Document segment:
Panic disorder is a condition in which the person with the disorder suffers recurrent panic attacks. Panic attacks are sudden attacks that are not caused by a substance (like caffeine), medication, or by a medical condition (like high blood pressure), and during the attack, the sufferer may experience sensations such as accelerated or irregular heartbeats, shortness of breath, dizziness, or a fear of losing control or "going crazy." The sudden attack builds quickly (usually within 10 minutes) and is almost paralyzing in its severity. When a diagnosis of panic disorder is given, the disorder can be considered one of two different types—panic disorder with or without agoraphobia .

The handbook for mental health professionals (called the Diagnostic and Statistical Manual of Mental Disorders , or the DSM-IV-TR) classifies both types of panic disorder as anxiety disorders.

Panic disorder without agoraphobia

Panic disorder without agoraphobia is defined by the DSM-IV-TR as a disorder in which patients are plagued by panic attacks that occur repeatedly and without warning. After these attacks, the affected individual worries for one month or more about having more embarrassing attacks, and may change his or her behavior with regard to these attacks. For example, a patient may fear that he or she has a cardiac condition, and may quit a job or quit exercising because of the fear. Patients may also worry that they are going to lose control or appear insane to other people. Panic disorder without agoraphobia has a less severe set of symptoms than panic disorder with agoraphobia. Patients without agoraphobia do not become housebound—they suffer panic attacks but do not have significant interference in their level of function and are still able to accomplish their daily activities.

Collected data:
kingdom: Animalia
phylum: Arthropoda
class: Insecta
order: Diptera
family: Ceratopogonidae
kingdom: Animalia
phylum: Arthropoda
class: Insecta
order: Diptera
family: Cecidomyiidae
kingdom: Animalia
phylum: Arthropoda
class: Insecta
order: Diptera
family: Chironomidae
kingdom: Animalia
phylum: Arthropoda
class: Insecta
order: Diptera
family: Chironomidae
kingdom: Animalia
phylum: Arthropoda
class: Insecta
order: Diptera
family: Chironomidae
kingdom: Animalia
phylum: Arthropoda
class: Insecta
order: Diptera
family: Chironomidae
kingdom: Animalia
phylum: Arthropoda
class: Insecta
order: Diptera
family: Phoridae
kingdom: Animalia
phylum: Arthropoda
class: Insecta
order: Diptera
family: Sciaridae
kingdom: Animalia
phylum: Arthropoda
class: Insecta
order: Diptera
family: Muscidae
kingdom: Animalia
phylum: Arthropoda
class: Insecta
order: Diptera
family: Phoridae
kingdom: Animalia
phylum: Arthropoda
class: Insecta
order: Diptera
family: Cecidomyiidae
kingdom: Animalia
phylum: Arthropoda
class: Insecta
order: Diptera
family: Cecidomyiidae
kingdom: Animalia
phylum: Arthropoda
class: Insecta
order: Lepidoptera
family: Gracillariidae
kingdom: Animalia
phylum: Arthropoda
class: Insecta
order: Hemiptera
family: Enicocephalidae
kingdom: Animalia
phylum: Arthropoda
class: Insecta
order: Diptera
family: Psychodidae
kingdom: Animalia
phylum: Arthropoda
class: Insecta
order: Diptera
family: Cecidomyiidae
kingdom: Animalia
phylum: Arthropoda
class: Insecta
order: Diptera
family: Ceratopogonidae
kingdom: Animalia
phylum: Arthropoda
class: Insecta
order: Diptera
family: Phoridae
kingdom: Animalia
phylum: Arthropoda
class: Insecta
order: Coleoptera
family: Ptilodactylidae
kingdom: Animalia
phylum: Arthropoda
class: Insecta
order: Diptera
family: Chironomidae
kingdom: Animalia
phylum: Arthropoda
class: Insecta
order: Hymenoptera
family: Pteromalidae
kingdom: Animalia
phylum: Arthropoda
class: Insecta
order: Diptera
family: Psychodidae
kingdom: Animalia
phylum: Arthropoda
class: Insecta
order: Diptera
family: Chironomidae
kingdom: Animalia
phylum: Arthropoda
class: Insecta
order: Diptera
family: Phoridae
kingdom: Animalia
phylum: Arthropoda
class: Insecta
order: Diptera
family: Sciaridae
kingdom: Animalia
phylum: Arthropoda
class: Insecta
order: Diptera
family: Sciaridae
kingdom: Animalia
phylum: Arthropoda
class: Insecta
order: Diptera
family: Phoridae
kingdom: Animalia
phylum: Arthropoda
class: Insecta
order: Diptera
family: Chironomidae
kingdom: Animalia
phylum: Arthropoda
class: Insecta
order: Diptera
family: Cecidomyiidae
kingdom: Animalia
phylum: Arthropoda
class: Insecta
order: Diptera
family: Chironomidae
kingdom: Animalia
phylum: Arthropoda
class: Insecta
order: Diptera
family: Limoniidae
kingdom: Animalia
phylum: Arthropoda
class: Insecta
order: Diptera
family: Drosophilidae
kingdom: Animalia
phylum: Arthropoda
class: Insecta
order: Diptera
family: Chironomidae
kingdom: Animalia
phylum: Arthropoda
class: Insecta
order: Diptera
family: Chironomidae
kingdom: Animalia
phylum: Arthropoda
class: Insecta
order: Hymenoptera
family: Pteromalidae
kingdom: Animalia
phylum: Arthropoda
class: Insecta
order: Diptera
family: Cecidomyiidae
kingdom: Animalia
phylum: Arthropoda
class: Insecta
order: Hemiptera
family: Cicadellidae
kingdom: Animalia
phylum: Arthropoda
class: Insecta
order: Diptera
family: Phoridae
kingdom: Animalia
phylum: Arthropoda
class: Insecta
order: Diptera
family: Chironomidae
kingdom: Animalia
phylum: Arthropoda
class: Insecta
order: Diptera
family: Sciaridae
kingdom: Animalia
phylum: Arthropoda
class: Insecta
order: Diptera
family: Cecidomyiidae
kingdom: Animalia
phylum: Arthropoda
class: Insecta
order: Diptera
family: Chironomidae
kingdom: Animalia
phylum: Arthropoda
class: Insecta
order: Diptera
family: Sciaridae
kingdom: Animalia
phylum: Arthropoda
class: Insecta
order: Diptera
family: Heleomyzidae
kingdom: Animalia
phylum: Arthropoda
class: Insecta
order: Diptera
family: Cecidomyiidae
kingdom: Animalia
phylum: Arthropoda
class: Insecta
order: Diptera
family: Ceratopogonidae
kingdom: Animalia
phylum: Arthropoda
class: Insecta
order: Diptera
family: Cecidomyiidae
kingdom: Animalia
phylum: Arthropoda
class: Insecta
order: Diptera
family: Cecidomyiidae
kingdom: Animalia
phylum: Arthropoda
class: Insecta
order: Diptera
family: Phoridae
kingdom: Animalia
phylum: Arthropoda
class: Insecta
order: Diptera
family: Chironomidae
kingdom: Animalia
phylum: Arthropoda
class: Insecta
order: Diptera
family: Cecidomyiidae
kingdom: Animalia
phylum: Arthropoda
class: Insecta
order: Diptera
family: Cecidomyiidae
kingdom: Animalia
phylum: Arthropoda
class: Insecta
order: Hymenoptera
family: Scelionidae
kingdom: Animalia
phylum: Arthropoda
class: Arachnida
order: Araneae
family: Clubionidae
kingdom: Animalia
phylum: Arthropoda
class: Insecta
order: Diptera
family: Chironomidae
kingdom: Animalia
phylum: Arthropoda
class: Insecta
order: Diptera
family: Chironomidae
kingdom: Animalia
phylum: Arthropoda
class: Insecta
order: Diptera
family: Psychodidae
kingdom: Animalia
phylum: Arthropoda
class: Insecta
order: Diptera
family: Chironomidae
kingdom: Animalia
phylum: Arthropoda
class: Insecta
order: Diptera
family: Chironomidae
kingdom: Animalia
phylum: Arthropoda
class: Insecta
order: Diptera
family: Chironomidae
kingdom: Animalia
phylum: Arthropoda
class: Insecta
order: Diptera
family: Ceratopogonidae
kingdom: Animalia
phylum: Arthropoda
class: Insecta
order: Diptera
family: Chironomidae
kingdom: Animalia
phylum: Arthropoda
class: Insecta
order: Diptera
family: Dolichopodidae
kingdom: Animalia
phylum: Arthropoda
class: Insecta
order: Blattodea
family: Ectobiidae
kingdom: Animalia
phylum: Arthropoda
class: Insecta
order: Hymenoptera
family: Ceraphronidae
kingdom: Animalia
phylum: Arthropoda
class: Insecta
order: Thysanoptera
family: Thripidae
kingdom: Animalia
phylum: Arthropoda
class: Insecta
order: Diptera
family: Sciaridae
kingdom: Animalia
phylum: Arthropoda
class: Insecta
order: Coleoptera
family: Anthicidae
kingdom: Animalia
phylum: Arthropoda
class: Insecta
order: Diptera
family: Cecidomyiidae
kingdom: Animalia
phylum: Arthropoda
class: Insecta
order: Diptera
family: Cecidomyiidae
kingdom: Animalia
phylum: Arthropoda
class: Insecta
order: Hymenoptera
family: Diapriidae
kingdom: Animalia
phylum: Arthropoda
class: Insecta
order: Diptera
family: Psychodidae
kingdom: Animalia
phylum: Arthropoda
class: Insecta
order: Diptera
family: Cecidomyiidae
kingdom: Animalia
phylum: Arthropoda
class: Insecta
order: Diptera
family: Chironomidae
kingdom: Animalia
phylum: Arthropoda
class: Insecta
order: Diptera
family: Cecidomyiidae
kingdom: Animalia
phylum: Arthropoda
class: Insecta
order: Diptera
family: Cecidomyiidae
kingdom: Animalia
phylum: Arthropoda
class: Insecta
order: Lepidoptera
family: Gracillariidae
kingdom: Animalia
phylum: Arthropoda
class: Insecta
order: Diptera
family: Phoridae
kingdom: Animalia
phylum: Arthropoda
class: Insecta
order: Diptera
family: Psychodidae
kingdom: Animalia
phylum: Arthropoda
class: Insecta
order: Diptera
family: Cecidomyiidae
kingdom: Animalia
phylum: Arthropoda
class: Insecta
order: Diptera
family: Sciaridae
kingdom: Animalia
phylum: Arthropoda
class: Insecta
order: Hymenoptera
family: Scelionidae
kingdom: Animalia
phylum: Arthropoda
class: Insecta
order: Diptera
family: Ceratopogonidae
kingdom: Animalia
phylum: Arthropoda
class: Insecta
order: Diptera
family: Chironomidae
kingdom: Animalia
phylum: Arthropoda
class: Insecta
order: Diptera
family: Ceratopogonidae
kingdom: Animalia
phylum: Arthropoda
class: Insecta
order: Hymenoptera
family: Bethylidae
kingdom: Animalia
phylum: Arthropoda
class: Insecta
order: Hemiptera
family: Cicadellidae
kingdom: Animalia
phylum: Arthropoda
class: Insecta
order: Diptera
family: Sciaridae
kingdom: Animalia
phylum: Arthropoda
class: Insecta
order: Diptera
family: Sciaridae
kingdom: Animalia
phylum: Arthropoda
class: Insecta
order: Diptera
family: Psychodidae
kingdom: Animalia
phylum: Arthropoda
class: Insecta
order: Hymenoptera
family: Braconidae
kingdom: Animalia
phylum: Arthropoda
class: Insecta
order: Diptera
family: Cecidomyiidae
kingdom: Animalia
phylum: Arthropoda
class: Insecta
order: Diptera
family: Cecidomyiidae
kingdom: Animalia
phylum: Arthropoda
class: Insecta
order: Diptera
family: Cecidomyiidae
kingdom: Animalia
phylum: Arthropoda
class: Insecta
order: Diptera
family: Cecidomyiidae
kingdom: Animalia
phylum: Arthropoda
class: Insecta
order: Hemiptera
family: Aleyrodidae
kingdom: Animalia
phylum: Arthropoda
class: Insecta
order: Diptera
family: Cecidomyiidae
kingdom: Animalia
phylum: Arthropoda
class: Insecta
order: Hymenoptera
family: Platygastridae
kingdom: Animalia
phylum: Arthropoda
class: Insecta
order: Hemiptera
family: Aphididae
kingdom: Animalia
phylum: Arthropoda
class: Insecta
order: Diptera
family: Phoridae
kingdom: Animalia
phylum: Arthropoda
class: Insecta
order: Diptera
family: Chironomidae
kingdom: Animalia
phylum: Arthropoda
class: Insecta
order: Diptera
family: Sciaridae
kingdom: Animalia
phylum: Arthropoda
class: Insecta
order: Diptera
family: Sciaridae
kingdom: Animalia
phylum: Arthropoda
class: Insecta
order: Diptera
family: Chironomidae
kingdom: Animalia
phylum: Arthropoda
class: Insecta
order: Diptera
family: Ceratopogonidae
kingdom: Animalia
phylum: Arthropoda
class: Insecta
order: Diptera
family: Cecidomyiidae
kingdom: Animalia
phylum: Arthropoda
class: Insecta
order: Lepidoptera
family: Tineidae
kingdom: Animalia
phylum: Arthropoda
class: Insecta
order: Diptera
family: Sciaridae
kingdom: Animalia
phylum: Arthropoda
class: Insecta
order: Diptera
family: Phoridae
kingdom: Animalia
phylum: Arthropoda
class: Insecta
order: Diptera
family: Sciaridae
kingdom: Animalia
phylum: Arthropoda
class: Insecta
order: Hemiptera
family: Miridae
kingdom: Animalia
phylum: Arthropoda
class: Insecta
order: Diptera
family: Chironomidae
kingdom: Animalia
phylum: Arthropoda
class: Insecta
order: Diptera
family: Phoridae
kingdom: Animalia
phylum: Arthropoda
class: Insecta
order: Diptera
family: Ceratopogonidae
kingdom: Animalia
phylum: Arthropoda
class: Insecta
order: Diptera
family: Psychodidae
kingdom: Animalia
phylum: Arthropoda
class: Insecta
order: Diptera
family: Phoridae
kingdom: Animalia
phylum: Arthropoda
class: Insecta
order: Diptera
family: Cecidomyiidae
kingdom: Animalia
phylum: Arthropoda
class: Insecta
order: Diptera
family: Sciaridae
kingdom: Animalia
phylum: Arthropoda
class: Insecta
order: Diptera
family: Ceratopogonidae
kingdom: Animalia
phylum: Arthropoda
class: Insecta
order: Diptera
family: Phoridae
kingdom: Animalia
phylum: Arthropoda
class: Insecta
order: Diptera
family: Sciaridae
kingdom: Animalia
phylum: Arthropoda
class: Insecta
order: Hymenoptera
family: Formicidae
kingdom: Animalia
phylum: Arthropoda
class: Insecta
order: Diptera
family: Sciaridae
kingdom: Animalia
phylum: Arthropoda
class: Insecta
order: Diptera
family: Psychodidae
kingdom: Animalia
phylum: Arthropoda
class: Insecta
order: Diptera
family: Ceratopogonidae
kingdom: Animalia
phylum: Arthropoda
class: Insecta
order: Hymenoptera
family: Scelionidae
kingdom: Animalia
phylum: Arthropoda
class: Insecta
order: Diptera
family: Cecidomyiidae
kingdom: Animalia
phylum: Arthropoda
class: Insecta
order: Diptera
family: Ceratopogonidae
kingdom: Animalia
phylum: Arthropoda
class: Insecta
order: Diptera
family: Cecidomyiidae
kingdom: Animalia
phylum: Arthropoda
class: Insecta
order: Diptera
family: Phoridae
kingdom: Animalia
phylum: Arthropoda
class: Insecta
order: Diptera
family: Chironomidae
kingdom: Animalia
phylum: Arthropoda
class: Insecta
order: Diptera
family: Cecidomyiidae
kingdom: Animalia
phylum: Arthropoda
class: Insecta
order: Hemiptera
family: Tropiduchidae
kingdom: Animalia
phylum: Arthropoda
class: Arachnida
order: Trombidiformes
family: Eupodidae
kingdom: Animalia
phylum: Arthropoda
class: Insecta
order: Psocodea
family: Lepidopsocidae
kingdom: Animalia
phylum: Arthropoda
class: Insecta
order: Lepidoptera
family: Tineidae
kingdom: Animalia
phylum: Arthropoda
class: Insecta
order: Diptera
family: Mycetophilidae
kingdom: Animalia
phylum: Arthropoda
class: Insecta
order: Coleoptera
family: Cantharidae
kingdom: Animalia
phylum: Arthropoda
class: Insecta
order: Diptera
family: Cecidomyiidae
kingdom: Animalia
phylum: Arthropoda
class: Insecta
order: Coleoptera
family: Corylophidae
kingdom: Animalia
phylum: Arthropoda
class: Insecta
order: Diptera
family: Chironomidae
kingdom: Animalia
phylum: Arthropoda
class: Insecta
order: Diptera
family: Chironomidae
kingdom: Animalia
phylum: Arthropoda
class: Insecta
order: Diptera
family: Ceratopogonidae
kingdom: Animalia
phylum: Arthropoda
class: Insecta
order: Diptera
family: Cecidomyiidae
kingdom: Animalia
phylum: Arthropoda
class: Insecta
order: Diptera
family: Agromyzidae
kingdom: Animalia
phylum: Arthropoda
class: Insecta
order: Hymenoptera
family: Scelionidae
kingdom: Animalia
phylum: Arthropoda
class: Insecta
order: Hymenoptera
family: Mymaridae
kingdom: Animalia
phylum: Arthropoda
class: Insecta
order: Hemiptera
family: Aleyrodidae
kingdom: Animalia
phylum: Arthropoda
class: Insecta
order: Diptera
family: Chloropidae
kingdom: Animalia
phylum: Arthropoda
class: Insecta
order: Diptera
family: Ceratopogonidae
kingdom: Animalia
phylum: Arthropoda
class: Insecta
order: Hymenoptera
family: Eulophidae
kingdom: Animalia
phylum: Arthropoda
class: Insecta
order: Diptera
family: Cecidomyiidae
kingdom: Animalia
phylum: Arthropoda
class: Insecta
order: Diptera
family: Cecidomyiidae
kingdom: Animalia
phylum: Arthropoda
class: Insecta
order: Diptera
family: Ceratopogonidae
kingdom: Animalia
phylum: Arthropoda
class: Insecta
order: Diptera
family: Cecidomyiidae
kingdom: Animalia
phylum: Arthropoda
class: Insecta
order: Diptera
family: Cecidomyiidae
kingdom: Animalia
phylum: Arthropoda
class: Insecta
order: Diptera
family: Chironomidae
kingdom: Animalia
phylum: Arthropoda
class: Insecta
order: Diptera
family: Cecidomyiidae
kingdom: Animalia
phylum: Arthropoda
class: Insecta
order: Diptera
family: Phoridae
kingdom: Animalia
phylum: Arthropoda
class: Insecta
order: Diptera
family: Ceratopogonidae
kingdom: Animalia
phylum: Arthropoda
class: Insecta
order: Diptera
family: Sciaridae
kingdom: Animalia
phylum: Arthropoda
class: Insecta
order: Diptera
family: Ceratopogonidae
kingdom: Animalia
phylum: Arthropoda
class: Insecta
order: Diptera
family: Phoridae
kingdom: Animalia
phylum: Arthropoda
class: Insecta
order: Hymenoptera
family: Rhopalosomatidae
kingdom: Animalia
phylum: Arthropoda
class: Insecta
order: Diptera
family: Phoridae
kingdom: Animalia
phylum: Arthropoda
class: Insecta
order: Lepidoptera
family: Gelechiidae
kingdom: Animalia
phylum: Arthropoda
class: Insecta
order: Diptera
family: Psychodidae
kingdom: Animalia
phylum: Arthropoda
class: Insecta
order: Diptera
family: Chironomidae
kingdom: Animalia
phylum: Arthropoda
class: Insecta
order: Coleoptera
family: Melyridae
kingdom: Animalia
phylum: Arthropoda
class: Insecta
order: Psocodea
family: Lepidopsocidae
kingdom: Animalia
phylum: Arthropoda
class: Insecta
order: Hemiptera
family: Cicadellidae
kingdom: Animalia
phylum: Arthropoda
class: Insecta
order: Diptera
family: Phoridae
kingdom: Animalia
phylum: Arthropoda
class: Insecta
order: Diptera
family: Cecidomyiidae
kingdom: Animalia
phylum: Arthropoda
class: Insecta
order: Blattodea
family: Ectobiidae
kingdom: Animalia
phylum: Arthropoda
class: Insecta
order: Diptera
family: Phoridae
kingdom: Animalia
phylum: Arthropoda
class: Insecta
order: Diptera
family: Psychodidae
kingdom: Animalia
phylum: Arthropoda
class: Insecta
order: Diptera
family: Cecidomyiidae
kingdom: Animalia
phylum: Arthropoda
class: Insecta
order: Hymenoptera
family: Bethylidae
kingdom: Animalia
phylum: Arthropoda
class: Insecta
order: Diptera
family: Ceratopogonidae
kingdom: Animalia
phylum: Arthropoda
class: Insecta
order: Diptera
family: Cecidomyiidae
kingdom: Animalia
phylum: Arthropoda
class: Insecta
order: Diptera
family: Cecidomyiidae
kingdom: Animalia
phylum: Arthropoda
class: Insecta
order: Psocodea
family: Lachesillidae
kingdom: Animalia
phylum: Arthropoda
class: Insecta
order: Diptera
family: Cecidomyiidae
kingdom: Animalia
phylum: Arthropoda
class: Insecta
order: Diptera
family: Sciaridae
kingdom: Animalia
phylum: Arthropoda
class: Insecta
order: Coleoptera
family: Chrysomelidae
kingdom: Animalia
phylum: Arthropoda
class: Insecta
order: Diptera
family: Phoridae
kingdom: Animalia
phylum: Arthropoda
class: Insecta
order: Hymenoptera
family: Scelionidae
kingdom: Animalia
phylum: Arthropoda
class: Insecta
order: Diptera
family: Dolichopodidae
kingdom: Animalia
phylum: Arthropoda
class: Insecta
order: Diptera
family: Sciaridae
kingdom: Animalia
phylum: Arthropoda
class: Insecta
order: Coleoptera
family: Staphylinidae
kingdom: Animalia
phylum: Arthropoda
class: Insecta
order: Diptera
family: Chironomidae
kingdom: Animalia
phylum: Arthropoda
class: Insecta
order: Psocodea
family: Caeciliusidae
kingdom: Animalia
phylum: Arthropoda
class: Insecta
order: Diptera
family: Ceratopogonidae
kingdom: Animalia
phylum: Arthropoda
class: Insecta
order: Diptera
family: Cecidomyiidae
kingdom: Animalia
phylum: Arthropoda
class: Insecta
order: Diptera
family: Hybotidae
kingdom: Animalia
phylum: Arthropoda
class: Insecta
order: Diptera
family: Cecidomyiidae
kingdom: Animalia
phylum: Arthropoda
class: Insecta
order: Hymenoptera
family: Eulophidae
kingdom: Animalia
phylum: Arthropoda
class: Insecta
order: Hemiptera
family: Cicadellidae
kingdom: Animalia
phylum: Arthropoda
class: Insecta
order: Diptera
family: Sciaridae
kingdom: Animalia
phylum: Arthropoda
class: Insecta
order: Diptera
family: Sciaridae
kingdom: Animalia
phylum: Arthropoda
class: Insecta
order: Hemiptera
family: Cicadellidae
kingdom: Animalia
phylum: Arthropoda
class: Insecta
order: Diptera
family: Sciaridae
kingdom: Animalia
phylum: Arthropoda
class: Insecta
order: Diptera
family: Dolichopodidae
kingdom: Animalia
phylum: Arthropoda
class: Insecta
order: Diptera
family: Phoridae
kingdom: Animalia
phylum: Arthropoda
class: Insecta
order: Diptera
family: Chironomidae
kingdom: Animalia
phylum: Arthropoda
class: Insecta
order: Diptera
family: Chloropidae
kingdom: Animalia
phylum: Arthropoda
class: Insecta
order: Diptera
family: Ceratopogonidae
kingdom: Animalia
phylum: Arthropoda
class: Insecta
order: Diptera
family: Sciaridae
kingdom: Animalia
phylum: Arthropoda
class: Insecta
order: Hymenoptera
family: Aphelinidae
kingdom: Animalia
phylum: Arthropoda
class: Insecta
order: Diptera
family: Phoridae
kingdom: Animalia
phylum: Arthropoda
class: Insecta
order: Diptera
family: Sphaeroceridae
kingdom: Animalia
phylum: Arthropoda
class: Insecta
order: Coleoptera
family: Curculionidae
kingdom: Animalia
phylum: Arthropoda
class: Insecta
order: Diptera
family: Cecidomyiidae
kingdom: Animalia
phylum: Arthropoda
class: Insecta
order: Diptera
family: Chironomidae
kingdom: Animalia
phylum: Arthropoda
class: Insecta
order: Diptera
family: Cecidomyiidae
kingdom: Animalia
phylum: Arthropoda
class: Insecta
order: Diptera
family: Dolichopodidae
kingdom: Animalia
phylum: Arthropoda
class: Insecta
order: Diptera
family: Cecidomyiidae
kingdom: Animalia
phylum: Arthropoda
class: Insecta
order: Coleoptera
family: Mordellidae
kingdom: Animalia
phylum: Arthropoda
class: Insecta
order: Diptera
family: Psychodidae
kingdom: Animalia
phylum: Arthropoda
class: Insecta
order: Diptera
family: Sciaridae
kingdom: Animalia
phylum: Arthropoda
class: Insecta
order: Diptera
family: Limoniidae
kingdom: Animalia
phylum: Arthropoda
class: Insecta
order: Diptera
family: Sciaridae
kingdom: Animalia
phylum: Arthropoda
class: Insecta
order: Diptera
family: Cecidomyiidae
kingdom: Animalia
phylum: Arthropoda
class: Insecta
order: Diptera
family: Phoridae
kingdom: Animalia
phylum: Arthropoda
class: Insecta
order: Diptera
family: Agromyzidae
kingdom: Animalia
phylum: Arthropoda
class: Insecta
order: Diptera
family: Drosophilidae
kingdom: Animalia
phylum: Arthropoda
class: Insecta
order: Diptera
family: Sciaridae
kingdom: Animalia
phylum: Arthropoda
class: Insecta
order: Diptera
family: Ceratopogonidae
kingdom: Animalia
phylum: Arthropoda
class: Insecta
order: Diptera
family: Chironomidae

Exercise requirements: Rewrite the stretch of the panic disorder text from "The handbook for" through "as anxiety disorders.", replacing "handbook" with "reference guide".

Completed task:
The reference guide for mental health professionals (called the Diagnostic and Statistical Manual of Mental Disorders , or the DSM-IV-TR) classifies both types of panic disorder as anxiety disorders.